Ruby Prosser Scully reports from the CSANZ conference in Adelaide
Should stress ECG be a gatekeeper for stress echocardiographs? Ruby Prosser Scully reports from the CSANZ conference in Adelaide
Restricting GP access to stress echocardiography and myocardial perfusion studies are two of the issues being debated as part of the government’s review into MBS item numbers, according to the chair of the review’s cardiac committee.
The group is debating whether to tighten the descriptors for these studies in the hopes of curbing increasing spending on the tests, Professor Richard Harper told the 64th Annual Scientific Meeting of Cardiac Society of Australia conference.
Rates of echo cardiographs had increased “dramatically” and there was immense variation in testing relating to Medicare Local regions, he said.
Quite a few of these tests were likely to be unnecessary, and the question was “extremely important”, Monash University’s emeritus director of cardiology said.
“You can see that 65% of the expenditure is on echo, and that stress echo is also a big component,” he said.

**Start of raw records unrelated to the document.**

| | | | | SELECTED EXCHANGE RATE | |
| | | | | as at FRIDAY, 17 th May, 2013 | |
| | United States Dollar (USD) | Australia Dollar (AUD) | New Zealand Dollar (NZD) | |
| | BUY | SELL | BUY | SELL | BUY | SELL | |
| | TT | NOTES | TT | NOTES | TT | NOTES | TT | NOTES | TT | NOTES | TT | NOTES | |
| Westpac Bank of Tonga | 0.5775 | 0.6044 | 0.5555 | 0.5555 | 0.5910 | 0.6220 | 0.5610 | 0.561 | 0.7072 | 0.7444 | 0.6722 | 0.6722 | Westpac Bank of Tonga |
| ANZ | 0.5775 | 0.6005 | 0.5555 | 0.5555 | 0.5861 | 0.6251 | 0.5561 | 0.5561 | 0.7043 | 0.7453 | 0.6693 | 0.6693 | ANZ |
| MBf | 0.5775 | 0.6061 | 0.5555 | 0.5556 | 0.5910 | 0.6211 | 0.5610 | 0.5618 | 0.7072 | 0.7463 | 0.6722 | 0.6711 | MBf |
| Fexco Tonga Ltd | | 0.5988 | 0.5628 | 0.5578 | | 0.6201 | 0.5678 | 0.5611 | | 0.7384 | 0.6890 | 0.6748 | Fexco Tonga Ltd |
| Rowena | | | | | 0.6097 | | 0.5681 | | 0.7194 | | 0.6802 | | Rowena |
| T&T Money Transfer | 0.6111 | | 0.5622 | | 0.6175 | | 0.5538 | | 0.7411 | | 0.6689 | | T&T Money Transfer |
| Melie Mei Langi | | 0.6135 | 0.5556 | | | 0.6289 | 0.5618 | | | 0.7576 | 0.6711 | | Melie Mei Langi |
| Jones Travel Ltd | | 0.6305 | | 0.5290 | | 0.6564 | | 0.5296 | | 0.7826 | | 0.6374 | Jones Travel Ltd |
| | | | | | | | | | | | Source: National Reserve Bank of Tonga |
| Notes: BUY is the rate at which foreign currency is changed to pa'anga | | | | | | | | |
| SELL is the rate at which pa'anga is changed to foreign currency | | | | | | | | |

More than half of all echocardiography tests were referred by GPs, and GP referrals made up 70% of all stress echocardiographs on the MBS, he added.
This suggested GPs were bypassing exercise ECG tests which were half the cost, for the obvious reason that
stress echocardiography had a higher sensitivity and specificity, Professor Harper said.
“But what is sometimes forgotten is the negative predictive value of an ordinary ECG test.”
Stress ECG tests had a negative predictive value of outcomes over a four-year period of 99.3%, according to one large study of general practice patients who had vague symptoms and a low-to-intermediate probability of coronary disease.
So one controversial argument is that stress ECG should be a gatekeeper test for stress echocardiographs or stress nuclear studies.
This would mean that only if a stress ECG came back as equivocal or concerning, could a clinician order a
stress echocardiograph.
“But because [echocardiograph] is such a useful test and because it has so many indications, it’s extremely difficult to write any meaningful descriptor,” he said.
“In fact, it’s almost impossible. So it’s going to be very difficult to stop.”
The group was also looking at the appropriate frequency for cardiographs and whether a repeat test should attract a lower MBS rebate because most of the yield was from the initial test, he said.
Stress myocardial perfusion scans, which accounted for only 6% of services but incur around 20% of the costs, was singled out.
“So it’s still a significant issue as to when nuclear stress tests should be done in comparison to stress echo,” he said, especially considering the diagnostic accuracy was virtually identical but a nuclear stress test was two and a half times the cost and had a radiation burden.
There is also a debate about whether GPs should have access to CT coronary angiogram testing to assess patients with low or intermediate risk.
A CTCA actually provided more information than stress tests, Professor Harper said.
But the CTCA item descriptor should also be tightened to patients with known coronary disease, and limited to once every five years, he said.